Verizon Turns Over Names in Piracy Case
By BRIAN BERGSTEIN
The Associated Press
Friday, June 6, 2003; 2:44 PM
NEW YORK - Verizon Communications Inc. reluctantly surrendered to the music industry on Thursday the names of four Internet subscribers suspected of
illegally offering free song downloads, but vowed to keep fighting the law that forced its hand.
Verizon was compelled to give up the names Wednesday by the U.S. Court of Appeals for Washington, D.C., which rejected the telecom giant's request
for a stay while it appeals a lower court decision won by the Recording Industry Association of America.

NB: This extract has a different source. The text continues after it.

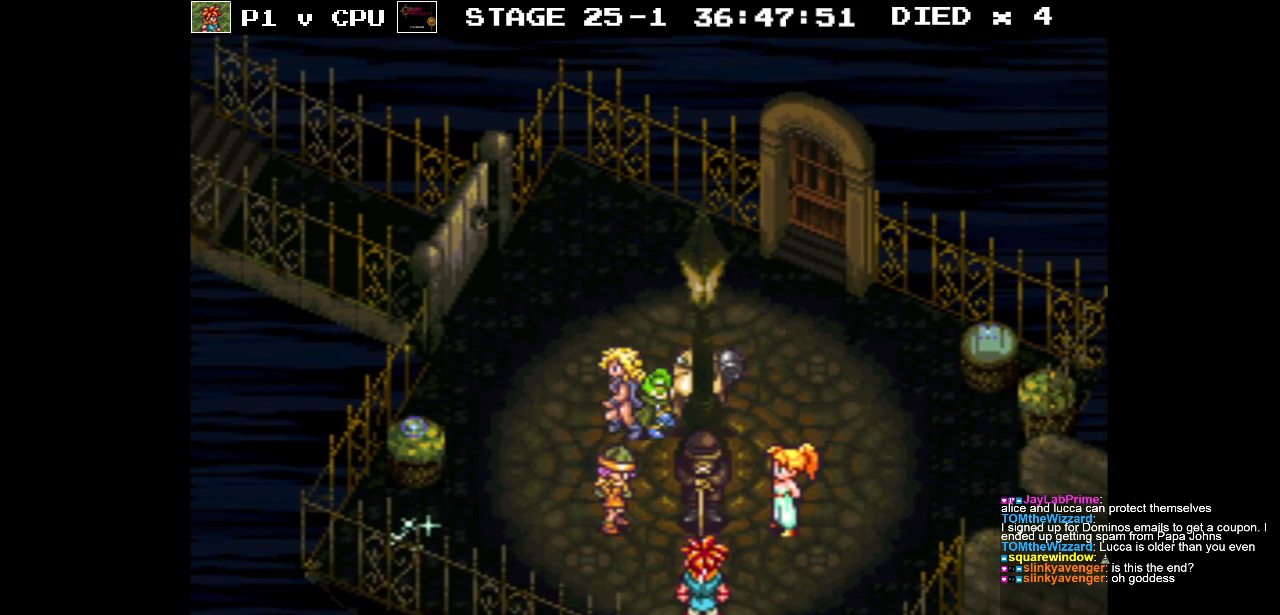
{"buttons": ["DPAD_RIGHT"], "events": []}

The RIAA has not decided what action to take against the four Verizon customers, said Matt Oppenheim, the group's senior vice president for business
and legal affairs.
Though it released the names, New York-based Verizon, the nation's biggest phone company, plans to continue the appeal.
The provision in the 1998 Digital Millennium Copyright Act that the recording industry invoked in seeking the names is unconstitutional and greatly
exceeds traditional copyright and privacy laws, said Sarah Deutsch, Verizon's associate general counsel.
"We are committing to pursuing the case if necessary to the Supreme Court," she said Thursday. "The real harm here is to the consumer."
The recording industry has been unrelenting in fighting people and services who facilitate online song-sharing, calling the practice larceny.
In the Verizon case, the recording association relied on the DMCA law, which permits copyright holders to compel Internet providers to hand over the
names of suspected pirates. All they need is a subpoena from a federal court clerk's office. A judge's signature is not even required.